Dear Debby and Jerry: Advice on Dating in a New World
June 14, 2013
Advice from Debby and Jerry on Dating in a New World
June 14, 2013
Q-Dear Debby and Jerry,
I’m back to online dating after several years and a few relationships. I’ve always felt that if someone took the time to send me an email, I would respond, and if not interested, I would let them know, thank them for their email, and wish them the best in their search. To me it was just common courtesy, and many of the women that I initiated contact with would respond as well. However, now that I’ve been away for a while, I’m wondering if the rules have changed. I’ve gotten pretty much no responses to the many emails that I’ve sent out. I’ve also received a few emails from women that I felt no connection with, and I’m wondering if I should go through the effort of responding. What do you think?
Ed, Atlanta, GA
A-Dear Ed,
There seems to be a divergence of opinion for many of us who have subscribed to online dating sites. If the volume of emails is extraordinarily high, it does present a problem.
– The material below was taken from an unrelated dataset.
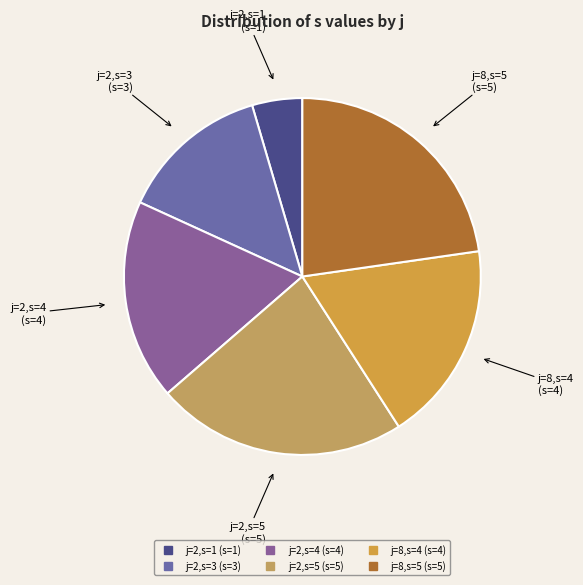

Count the number of slices in the pie.

6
There are some women who claim to receive hundreds of email contacts a week.
Men usually have fewer emails received on a regular basis. If the activity level is not overwhelming, I think it is a courteous gesture to respond with a one sentence line thanking the sender for reaching out to you. You may further express a reason for ending the correspondence such as the geographical distance between the two of you is not suitable or that you are currently involved with someone. There does seem to be a consensus that “winks” and “likes” are not as favorably received and no response is necessary.
Jerry
A-Dear Ed,
I do receive an extraordinary amount of emails each week, and it can definitely be overwhelming. And I always thought it polite to respond to someone if they had taken the time to email me. But I have stopped doing that because it only seems to open the door wider. Instead of accepting what I am saying, they think that because I responded that they can respond again. If I do nothing, that usually is the end of it. Unfortunately, I have to go with the latter plan of not responding, even though it would be kinder to say something. Sometimes one must choose the lesser of two evils.
Debby
Q-Dear Debby and Jerry,
I am on several online dating sites and have met a fair amount of women. I’ve had an overall good experience but there is one issue that bothers me and some of my friends. A number of women cancel first dates at the last minute, and I mean 20-30 minutes before the date. Now, maybe men do this too, but I don’t know. It’s usually a text and it’s always something very dramatic, and most of the time involves animals. A few examples I have gotten are “A wild boar killed (and I assume ate) my cat last night” or “My best friend’s dog ate a dead rat and is sick”. I wasn’t born yesterday, and to my knowledge there are no wild boars where I live, and is your best friend’s dog a really good reason to cancel a date at the last minute? Anyway, it is what it is, but I want to know why they do this and how I can prevent it from happening again.
Allen, Lexington, SC
A-Dear Allen,
I am sorry you are having to deal with such rudeness and lack of manners regarding your online dating experiences. Because that is exactly what it is! If someone doesn’t want to go on the date, they should let you know well in advance to allow time to cancel reservations and in general be a decent person. Unfortunately, things don’t always go the way we would like, and I would like to make a suggestion. Perhaps you have a tendency to date flaky women. This is not necessarily a bad thing, but you do have to be prepared for the occasional feline death or sickly dog story. If this issue is happening fairly often and really bothers you, try to establish more communication before the date to build a rapport with the woman. But please know that there will always be someone out there that will be rude, cancelling at the last minute, or just plain not showing up. This is all part of the wonderful online dating experience, and hopefully there will be more positive than negative experiences.
Debby
A-Dear Allen,
Most people using online dating are motivated to meet someone and agreed upon dates fit that goal. It does seem unusual that you and some of your friends have experienced cancelled dates more than once. Whether it is cold feet or legitimate reasons, it has to be disappointing. If you have emphasized how much you are looking forward to meeting her on the arranged date that is about as much as you can do. If it is a legitimate reason, try to establish another time to meet. If she is flaky or inconsiderate, look at it this way….you may have saved a few bucks on an expensive dinner.